A Hollywood, Los Angeles ou New York, le casting Director est un grand "manitou" très attentif qui a pour mission de rechercher scrupuleusement un comédien dans le but de le faire engager . C'est, indiscutablement, un être doué qui inspecte l’artiste sur toutes ses coutures. Non seulement il recherche le personnage idéal pour une production spécifique, mais son devoir est également celui de trouver la perle rare, celle qui deviendra rapidement la révélation d’une série, ou l’héroïne d’une œuvre cinématographique. Si en France les stars échappent aux directeurs de casting, pas outre-Atlantique.

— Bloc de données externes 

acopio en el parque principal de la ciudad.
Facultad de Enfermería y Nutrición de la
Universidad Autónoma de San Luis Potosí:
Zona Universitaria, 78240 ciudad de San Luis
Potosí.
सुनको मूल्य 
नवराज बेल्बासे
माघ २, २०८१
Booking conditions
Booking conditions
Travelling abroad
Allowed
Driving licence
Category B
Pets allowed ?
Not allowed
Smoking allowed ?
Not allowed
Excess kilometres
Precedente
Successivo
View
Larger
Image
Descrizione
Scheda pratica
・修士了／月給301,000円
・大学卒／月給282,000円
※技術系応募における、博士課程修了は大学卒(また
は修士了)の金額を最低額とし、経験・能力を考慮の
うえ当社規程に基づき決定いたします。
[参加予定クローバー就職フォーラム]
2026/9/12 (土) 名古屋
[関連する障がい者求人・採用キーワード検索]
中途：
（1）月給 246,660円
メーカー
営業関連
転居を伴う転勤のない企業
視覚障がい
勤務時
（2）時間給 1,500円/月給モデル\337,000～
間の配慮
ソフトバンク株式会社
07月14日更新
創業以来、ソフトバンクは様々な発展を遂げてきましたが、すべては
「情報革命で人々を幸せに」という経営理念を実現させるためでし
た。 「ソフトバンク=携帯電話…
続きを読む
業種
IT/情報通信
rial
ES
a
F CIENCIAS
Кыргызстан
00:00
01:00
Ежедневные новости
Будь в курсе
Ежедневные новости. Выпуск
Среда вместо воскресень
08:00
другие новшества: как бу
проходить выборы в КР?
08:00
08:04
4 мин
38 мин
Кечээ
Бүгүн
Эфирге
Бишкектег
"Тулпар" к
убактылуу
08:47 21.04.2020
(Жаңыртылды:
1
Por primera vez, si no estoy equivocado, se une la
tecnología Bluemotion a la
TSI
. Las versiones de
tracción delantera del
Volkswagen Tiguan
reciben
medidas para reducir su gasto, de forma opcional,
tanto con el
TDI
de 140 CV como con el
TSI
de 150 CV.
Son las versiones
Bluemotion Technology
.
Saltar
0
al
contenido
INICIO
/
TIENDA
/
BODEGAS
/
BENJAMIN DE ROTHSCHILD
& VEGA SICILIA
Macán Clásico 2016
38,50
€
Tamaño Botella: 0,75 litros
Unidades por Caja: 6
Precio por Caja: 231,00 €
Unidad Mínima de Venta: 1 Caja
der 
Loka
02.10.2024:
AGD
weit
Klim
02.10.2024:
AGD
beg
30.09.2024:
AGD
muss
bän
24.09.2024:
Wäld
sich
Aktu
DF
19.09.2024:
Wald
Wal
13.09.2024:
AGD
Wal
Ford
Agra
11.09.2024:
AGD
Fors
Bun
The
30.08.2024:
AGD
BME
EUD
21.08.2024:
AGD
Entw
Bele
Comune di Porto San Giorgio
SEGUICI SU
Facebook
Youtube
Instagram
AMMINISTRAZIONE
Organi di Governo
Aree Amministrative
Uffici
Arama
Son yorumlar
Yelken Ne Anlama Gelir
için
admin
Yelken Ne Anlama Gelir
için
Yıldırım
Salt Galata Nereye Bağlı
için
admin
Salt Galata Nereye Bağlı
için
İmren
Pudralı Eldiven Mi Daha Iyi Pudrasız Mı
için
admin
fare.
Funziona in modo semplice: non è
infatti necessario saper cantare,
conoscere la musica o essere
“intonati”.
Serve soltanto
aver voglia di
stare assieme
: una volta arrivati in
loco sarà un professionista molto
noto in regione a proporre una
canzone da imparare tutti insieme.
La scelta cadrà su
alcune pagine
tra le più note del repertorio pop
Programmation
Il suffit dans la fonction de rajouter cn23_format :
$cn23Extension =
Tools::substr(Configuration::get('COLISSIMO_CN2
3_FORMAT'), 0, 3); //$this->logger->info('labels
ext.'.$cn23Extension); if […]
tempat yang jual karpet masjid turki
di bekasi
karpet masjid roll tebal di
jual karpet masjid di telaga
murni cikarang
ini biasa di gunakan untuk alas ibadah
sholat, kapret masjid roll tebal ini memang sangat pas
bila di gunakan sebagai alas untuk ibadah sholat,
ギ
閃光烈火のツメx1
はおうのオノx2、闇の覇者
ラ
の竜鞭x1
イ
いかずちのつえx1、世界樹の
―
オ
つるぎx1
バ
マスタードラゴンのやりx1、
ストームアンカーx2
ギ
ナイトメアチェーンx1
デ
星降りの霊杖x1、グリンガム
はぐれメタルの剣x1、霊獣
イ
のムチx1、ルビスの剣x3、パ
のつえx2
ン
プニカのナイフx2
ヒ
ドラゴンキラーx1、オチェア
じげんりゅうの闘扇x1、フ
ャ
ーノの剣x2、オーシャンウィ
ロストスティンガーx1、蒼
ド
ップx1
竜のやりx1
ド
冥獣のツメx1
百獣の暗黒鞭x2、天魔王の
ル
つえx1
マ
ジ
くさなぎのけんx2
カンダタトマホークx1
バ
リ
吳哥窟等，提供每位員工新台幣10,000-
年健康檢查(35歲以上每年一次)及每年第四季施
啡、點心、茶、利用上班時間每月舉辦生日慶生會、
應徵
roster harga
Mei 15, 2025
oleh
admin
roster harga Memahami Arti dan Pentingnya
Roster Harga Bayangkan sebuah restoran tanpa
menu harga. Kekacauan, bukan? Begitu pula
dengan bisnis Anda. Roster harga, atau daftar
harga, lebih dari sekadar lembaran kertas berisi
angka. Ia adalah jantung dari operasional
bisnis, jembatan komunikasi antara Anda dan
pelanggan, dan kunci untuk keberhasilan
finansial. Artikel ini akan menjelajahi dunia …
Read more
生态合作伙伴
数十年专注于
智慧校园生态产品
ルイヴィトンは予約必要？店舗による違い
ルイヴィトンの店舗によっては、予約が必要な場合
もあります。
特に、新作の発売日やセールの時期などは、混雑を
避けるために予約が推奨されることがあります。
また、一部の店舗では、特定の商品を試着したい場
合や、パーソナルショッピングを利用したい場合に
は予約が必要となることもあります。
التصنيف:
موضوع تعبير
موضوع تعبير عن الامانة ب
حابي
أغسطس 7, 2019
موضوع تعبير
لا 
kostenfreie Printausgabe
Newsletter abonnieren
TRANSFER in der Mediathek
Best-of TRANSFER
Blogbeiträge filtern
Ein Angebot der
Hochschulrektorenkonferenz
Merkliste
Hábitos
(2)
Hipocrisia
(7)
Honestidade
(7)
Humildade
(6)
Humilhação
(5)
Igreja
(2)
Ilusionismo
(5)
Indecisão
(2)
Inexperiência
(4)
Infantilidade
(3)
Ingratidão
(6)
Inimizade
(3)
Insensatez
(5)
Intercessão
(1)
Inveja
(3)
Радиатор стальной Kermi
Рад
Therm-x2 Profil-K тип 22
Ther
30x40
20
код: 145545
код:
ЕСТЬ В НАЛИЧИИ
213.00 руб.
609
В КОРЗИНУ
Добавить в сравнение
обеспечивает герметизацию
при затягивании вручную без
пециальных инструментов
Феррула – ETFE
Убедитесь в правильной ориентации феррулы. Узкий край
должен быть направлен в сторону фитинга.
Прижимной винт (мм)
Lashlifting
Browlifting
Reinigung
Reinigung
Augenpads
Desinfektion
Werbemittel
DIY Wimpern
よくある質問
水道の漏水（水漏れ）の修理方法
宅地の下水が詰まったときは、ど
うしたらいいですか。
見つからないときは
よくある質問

À partir de ce moment, c’est au cours d’une véritable réunion entre les producteurs, le metteur en scène et lui que se fera le choix final. Si par hasard il y avait la moindre hésitation entre deux ou trois artistes en compétition, la voix du casting director est généralement prépondérante. Les producteurs américains partent du principe que chacun doit assumer ses responsabilités. Notre 7 ème art devrait envisager cette possibilité.
Le directeur de castings, toujours outre-Atlantique, est une personne très habile avec un talent indiscutable dont personne ne doute. Ce sont souvent d’anciens comédiens ou réalisateurs de haut niveau, auxquels on attribue ces postes à responsabilités. Cela se passe différemment dans notre belle capitale, car le directeur de casting est comme qui dirait un avocat qui apporte quelques conseils à son client sans avoir le droit de plaider.
D’autre part, il y a de véritables arnaqueurs qui s’improvisent "directeurs de castings" dans l’intention de soutirer de l’argent aux artistes naïfs qui s’imaginent qu’il suffit de s’inscrire dans un fichier photographique, en payant, pour apparaître aussitôt que possible dans un film et sur une affiche.